━━━━━ Texto de referencia ━━━━━

Ayer dejó de existir físicamente el
laureado poeta, narrador, ensayista y traductor José Emilio Pacheco. Su aportación a las letras nacionales es
invaluable y sólo aumenta el pesar por su partida. Uno de sus alumnos más
aventajados y uno de sus amigos más entrañables es Vicente Quirarte, figura indispensable en este blog. Con su amable
permiso reproduzco este retrato, como un humilde tributo a su genio y grandeza.
Hace un rato escuché decir en la radio a su amada Cristina "me cuesta
trabajo hablar en pasado de alguien tan presente en mi vida". Lo mismo
podemos decir todos, aunque su legad es imperecedero.
El ejemplo de José Emilio Pacheco
Vicente
Quirarte
En la página 45 de Las batallas en el
desierto, uno de nuestros escasos libros clásicos que gozan de fama pero además
de numerosos y cada vez más jóvenes lectores, José Emilio Pacheco hace el
retrato de Carlos, ese niño héroe que se atreve a entrar en el más solitario de
los combates. Cuando el psiquiatra lo interroga sobre aquello que más detesta,
el personaje responde: “La crueldad con la gente y con los animales, la
violencia, los gritos, la presunción, los abusos de los hermanos mayores, la
aritmética, que haya quienes no tienen para comer mientras otros se quedan con
todo; encontrar dientes de ajo en el arroz o en los guisados; que poden los
árboles o los destruyan; ver que tiren el pan a la basura.”
Quien conoce la obra de José Emilio
Pacheco o ha gozado el privilegio de su cercanía, puede hallar en las
características anteriores un retrato del autor. La personalidad de Carlos, el
niño que en su edad adulta tiene el valor de recordar, es un resumen de los
valores defendidos por José Emilio Pacheco, esos que lo han llevado a construir
una escritura que admite varias fraternidades pero al final nos deja con la
sensación de estar ante un estilo que, por diversos motivos, hacemos
inmediatamente nuestro. Mis alumnos de la Universidad Hebrea de Jerusalén, que
para el curso Historia y Literatura
leyeron Las Batallas en el desierto, me agradecieron haber compartido con ellos
la odisea de Carlos y no haber necesitado acudir a diccionario para
descifrarla. Para un miembro del Colegio Nacional, que pertenece a tan alta
institución por el modo cimero en que utiliza el lenguaje, semejante opinión
parecería una ofensa. En el caso de José Emilio se trata de un elogio y un
agradecimiento. Elogio, porque la limpieza de su sintaxis es fruto de una
intensa lucha con el lenguaje; agradecimiento, porque pocos ejemplos tenemos en
nuestras letras de una correspondencia tan fiel entre las palabras y las cosas.
El altruismo y las buenas intenciones no
bastan para hacer literatura. En un amplio espectro que va de John Donne a Mafalda,
José Emilio Pacheco sufre auténticamente como si cada una de las dolencias del
mundo fueran la suya. Lo admirable es que, con base en las rebeliones
inmediatas que todo ser sensible experimenta ante los desequilibrios de la
creación, él haya podido construir una obra unánimemente admirada por su
compleja sencillez, por su envidiable claridad, por su honestidad avasallante,
por su maestría para borrar la primera persona del singular y fundirla,
imperceptible y permanentemente, con la primera persona del plural. José Emilio
Pacheco ha logrado, con sus letras articuladas en los diversos géneros, el
triunfo del nosotros considerado como obra de arte. La familiaridad de los
lectores con su escritura ha llegado a ser tan próxima que ha logrado, en
nuestro imaginario, perder su apellido para ganar el más próximo y cálido de
José Emilio.

━━━━━

■ **Tareas a realizar**
A. Responde a partir del texto sobre José Emilio Pacheco:
(i) ¿En qué página de Las batallas en el desierto se hace el retrato de Carlos?
(ii) ¿Qué obra leyeron los alumnos de la Universidad Hebrea de Jerusalén para el curso Historia y Literatura?
(iii) ¿Entre qué dos referencias se extiende el "amplio espectro" mencionado?
B. Reproduce literalmente el fragmento del texto sobre José Emilio Pacheco que va desde "Ayer dejó de" hasta "genio y grandeza.".

━━━━━ Datos proporcionados ━━━━━

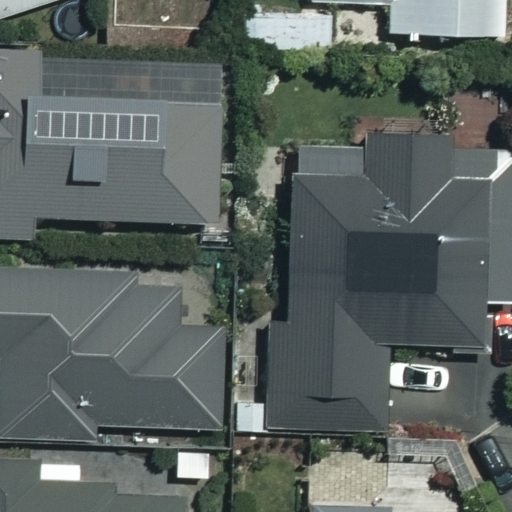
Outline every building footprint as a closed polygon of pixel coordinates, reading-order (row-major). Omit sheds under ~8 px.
[(0,0),(0,12),(38,0),(0,0)] [(115,0),(115,28),(222,30),(222,0),(115,0)] [(500,0),(384,0),(385,35),(500,36),(500,0)] [(323,50),(322,13),(238,15),(239,52),(323,50)] [(209,60),(0,55),(0,235),(23,236),(24,217),(206,221),(209,60)] [(511,150),(436,153),(435,134),(350,136),(351,147),(278,149),(282,323),(263,324),(265,433),(384,430),(382,346),(475,350),(474,303),(511,302),(511,150)] [(169,275),(0,272),(0,436),(82,437),(82,425),(204,427),(206,328),(169,327),(169,275)] [(172,511),(173,459),(0,457),(0,511),(172,511)]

━━━━━

■ **Respuestas del ejercicio**
A.
(i) En la página 45.
(ii) Las batallas en el desierto.
(iii) De John Donne a Mafalda.

B.
Ayer dejó de existir físicamente el
laureado poeta, narrador, ensayista y traductor José Emilio Pacheco. Su aportación a las letras nacionales es
invaluable y sólo aumenta el pesar por su partida. Uno de sus alumnos más
aventajados y uno de sus amigos más entrañables es Vicente Quirarte, figura indispensable en este blog. Con su amable
permiso reproduzco este retrato, como un humilde tributo a su genio y grandeza.